The lane was flooded, the fields were flooded but the pale yellow Anglo Saxon church of All Saints Little Somborne, stood above it all, as it has for over a thousand years.
The church, now in the care of the Churches Conservation Trust, is an Anglo Saxon, Norman church. The whole church is constructed of local flint and calcareous stone, possibly brought across from the Isle of Wight. In terms of the Anglo Saxon part of the church, much of the two celled Saxon church survives in the nave and the north end of the church. In the late C12th, the Normans removed the Anglo Saxon chancel and built a new one. They also made the church bigger by extending the nave to almost twice it’s original length.
Looking for the Anglo Saxon
The tell tale signs of Anglo Saxon architecture show themselves in the pilaster strips on the north and south walls. On the northern side a double splayed window is also Anglo Saxon.
Externally the long and short quoins on the corner of the west wall are Saxon and there is a blocked up doorway on the north wall which is also possibly Anglo Saxon.
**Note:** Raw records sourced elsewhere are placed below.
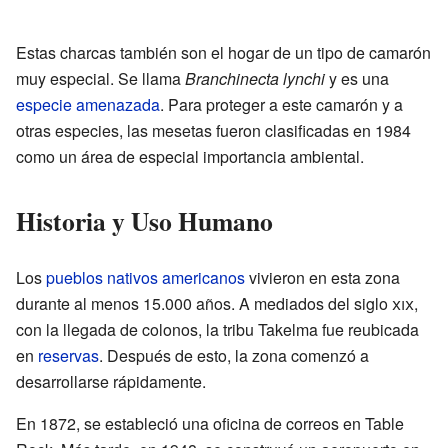
Estas charcas también son el hogar de un tipo de camarón
muy especial. Se llama
Branchinecta lynchi
y es una
especie amenazada
. Para proteger a este camarón y a
otras especies, las mesetas fueron clasificadas en 1984
como un área de especial importancia ambiental.
Historia y Uso Humano
Los
pueblos nativos americanos
vivieron en esta zona
durante al menos 15.000 años. A mediados del siglo
xix
,
con la llegada de colonos, la tribu Takelma fue reubicada
en
reservas
. Después de esto, la zona comenzó a
desarrollarse rápidamente.
En 1872, se estableció una oficina de correos en Table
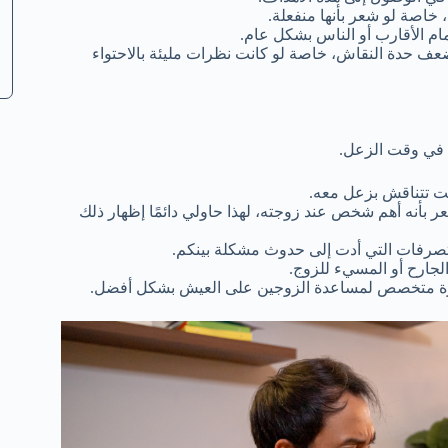
خاصة لو شعر بأنها منفعلة.
أمام الأقارب أو الناس بشكل عام.
عف حدة النقاش، خاصة لو كانت نظرات مليئة بالاحتواء
ج في وقت الزعل.
نت تتناقش بزعل معه.
بأنه أهم شخص عند زوجته، لهذا حاولي دائمًا إظهار ذلك
التصرفات التي أدت إلى حدوث مشكلة بينكم.
جارح أو المسيء للزوج.
رة متخصص لمساعدة الزوجين على العيش بشكل أفضل.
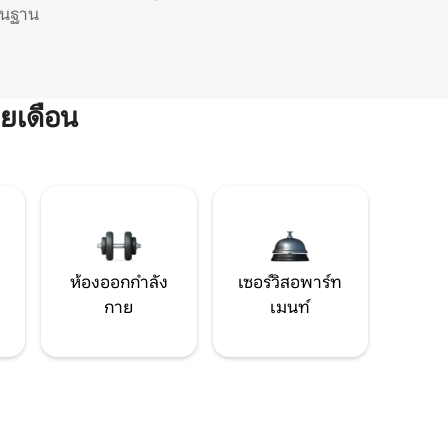
ิ่นฐาน
ยเดือน
ห้องออกกำลัง
เซอร์วิสอพาร์ท
กาย
เมนท์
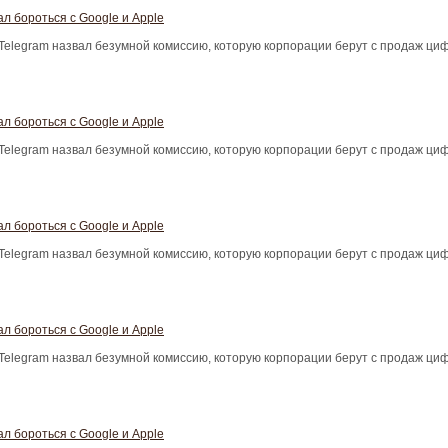
л бороться с Google и Apple
Telegram назвал безумной комиссию, которую корпорации берут с продаж ци
л бороться с Google и Apple
Telegram назвал безумной комиссию, которую корпорации берут с продаж ци
л бороться с Google и Apple
Telegram назвал безумной комиссию, которую корпорации берут с продаж ци
л бороться с Google и Apple
Telegram назвал безумной комиссию, которую корпорации берут с продаж ци
л бороться с Google и Apple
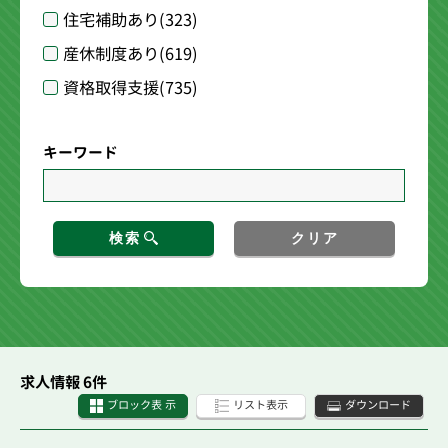
住宅補助あり
(323)
産休制度あり
(619)
資格取得支援
(735)
キーワード
検索
クリア
求人情報 6件
ブロック表 示
リスト表示
ダウンロード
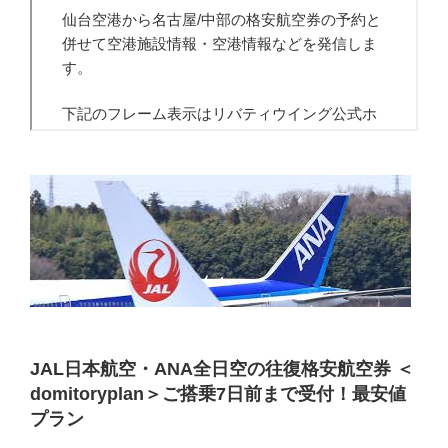
JAL日本航空・ANA全日空の往復格安航空券 ＜
domitoryplan＞ご搭乗7日前まで受付！最安値
プラン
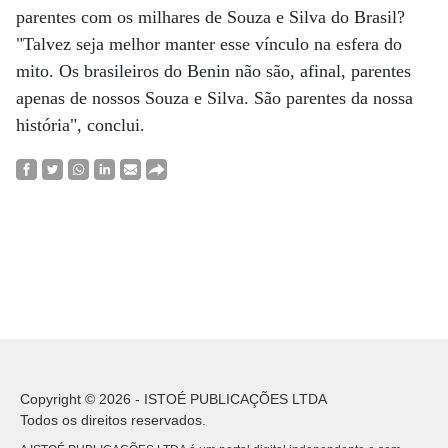
parentes com os milhares de Souza e Silva do Brasil?
"Talvez seja melhor manter esse vínculo na esfera do
mito. Os brasileiros do Benin não são, afinal, parentes
apenas de nossos Souza e Silva. São parentes da nossa
história", conclui.
Copyright © 2026 - ISTOÉ PUBLICAÇÕES LTDA
Todos os direitos reservados.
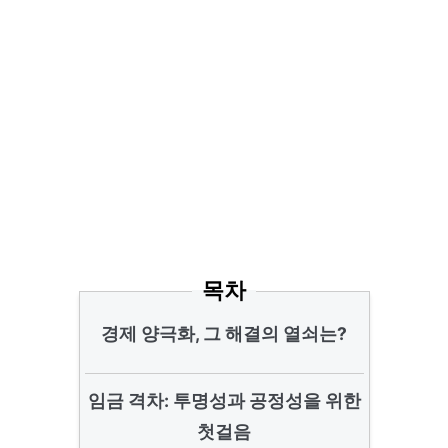
목차
경제 양극화, 그 해결의 열쇠는?
임금 격차: 투명성과 공정성을 위한
첫걸음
During archaeological excavations, it was found that the Anglo Saxon west end, extended for a further six feet and fragments of Saxon stone carvings were also discovered.
The Normans and Beyond
What is wonderful about All Saints is how little structural interference has occurred in the last thousand years. The Normans extended the church and their hand can be seen in the Norman square headed doorway and a square headed window in the north end.
Other Medieval structures include a C12th window in the southern wall and it is thought that a C13th hermits cell was built that could be accessed through a doorway into the church.